*** Opening Page text ***

I recently acid washed (muriatic acid and water) my garage and painted it with epoxy. I worked on the oil stains with a brush and some stain cleaner from Lowes and then the acid wash. It came out really clean.
Once I get my car back together and on the road, that's my plan.
 
I recently acid washed (muriatic acid and water) my garage and painted it with epoxy. I worked on the oil stains with a brush and some stain cleaner from Lowes and then the acid wash. It came out really clean.
How does the epoxy stand up to hot tires, road salt etc., any idea? I've thought about this but epoxy paints are pretty pricey.
 
How does the epoxy stand up to hot tires, road salt etc., any idea? I've thought about this but epoxy paints are pretty pricey.

*** Closing Page text ***
*** Opening Data below ***

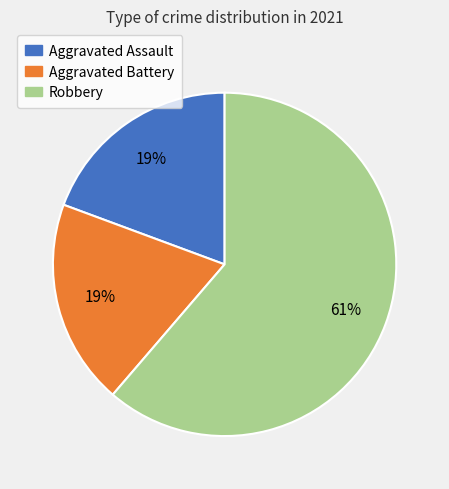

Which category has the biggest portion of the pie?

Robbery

*** Closing Data below ***

= What you need to do =
1. In the garage floor text, what did the writer use on the oil stains before the acid wash?
2. Pick up the garage floor text after its last sentence and keep it going.
The data above comes from a separate source, not from the garage floor text.

= Answers below =
1. A brush and some stain cleaner from Lowes.

2.
There are several different types of epoxy garage floor paints and there is a forum section devoted to this topic. Bottom line it depends on which brand you get and the two part name brand seems to hold up pretty well to hot tires as well as floor jacks etc. Some tend to go on sale couple times during the year and if memory served me right there is one sold by Costco that's pretty good. They key to the epoxy paints placed on garage floors is how well it's prepared. That seems to be the key.
 
How does the epoxy stand up to hot tires, road salt etc., any idea? I've thought about this but epoxy paints are pretty pricey.


So far so good, but it has not been really hot since I've done it, and I only put a small car in the garage. I used the Rustoleum kits you can find at Lowes, and it went pretty smoothly. Abbout $90 per kit if IIRC, and it takes two to do a two car garage.
 
Does paint that's on the garage floor have to be removed to use the epoxy.
 
How does the epoxy stand up to hot tires, road salt etc., any idea? I've thought about this but epoxy paints are pretty pricey.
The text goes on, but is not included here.